Despite this, the spread of studentships across UK academic institutions remains similar, as 17 of the top 20 institutions are also among those listed in the previous survey. The University of Strathclyde is top for collaborative PhD studentships in 2015 with 75, partly due to the GSK-Strathclyde collaborative PhD programme (established in 2011) which is accountable for many of these.

Other training routes

Aside from the ‘traditional’ R&D career path from undergraduate student to postdoctoral researcher and beyond, there is a growing emphasis on apprenticeships in the UK which is in part due to the Science Industry Partnership (SIP).

2015 has seen a 106% increase in the number of apprentices being trained within the UK pharmaceutical industry, from 144 to 297; 10% (30/297) of which are in R&D – up from 8% (11/144) in 2013. The proportion of manufacturing apprenticeships has also gone up from 20% (29/144) to 31% (92/297).

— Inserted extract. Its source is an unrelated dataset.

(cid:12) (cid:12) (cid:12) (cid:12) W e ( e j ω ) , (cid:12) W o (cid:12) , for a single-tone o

The 2015 survey has seen a huge rise in the number of companies providing training for apprentices as more than twice as many companies reported having apprentices than in 2013. The majority of these, about 70%, are advanced-level apprenticeships (level 3) which are equivalent to two A levels but over a quarter are high-level (level 4+) with some working towards foundation and honours degrees. Although the spread of apprenticeships across the different levels has barely changed since 2013, companies are recognising how high-level apprenticeships can contribute to their businesses. It is expected that this figure will continue to increase in years to come.

Level of apprenticeship vs. business area

Whilst the level of apprenticeships remains virtually the same, there does appear to be a shift towards three-year-long apprenticeships, with 48% (142) of those recorded in 2015 expected to last for three years, a figure that is up from 7% (10) in 2013, where data was provided. It will be interesting to see how apprenticeships within the UK pharmaceutical industry develop in the future and whether there will be a rise in the number of high-level apprentices working towards degree-level qualifications.

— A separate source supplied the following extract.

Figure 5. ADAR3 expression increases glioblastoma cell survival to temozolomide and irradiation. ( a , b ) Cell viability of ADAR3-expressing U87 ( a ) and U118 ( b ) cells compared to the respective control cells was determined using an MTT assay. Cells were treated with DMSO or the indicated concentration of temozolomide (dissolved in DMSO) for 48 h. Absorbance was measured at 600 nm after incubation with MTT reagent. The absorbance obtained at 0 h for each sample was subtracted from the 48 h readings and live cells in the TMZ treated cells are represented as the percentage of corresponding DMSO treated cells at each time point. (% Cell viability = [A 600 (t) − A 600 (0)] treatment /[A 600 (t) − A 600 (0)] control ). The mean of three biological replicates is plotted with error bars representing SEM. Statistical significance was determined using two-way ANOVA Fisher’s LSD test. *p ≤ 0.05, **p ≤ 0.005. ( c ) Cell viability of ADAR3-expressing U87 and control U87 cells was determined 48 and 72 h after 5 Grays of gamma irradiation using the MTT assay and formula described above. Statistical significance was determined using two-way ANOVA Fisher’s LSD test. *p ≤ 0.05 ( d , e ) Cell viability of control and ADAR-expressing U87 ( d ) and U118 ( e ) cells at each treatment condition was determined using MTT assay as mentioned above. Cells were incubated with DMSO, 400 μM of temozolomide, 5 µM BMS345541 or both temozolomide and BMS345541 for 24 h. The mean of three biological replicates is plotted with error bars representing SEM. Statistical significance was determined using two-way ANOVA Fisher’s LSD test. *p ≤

The ABPI longitudinal industry-academic links survey continues to show how collaborations are changing over time. It is evident that the UK pharmaceutical industry values the benefit of collaborations through knowledge and people exchange, and is shifting towards a truly open, shared and innovative landscape to maintain the UK’s position at the leading edge of pharmaceutical R&D, from fundamental research to drug discovery and development.

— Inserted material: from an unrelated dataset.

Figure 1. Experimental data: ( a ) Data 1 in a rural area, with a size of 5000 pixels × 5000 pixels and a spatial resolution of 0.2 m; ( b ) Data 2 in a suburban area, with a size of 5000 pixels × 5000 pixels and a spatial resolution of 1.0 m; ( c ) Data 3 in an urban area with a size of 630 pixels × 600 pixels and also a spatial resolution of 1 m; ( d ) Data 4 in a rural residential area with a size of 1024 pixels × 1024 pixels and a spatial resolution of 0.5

Many of these collaborations and other interactions between industry and academia are part of the Innovative Medicines Initiative, or other EU-funded projects. It is hoped that, in the run-up to the UK withdrawing from the EU, UK-based companies and universities will continue to be able to engage with these programmes and that the next survey, at the end of 2017, will not reveal a significant decrease in these interactions.